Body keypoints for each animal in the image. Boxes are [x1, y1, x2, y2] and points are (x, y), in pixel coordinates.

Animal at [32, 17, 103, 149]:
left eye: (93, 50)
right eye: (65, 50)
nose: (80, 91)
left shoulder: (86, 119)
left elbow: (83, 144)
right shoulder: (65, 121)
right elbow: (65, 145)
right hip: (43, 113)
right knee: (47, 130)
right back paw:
........
EXERCISE: Copy out, exactly as given, the line containing "right shoulder: (65, 121)" together with every line after it in the material.

THE ANSWER:
right shoulder: (65, 121)
right elbow: (65, 145)
right hip: (43, 113)
right knee: (47, 130)
right back paw:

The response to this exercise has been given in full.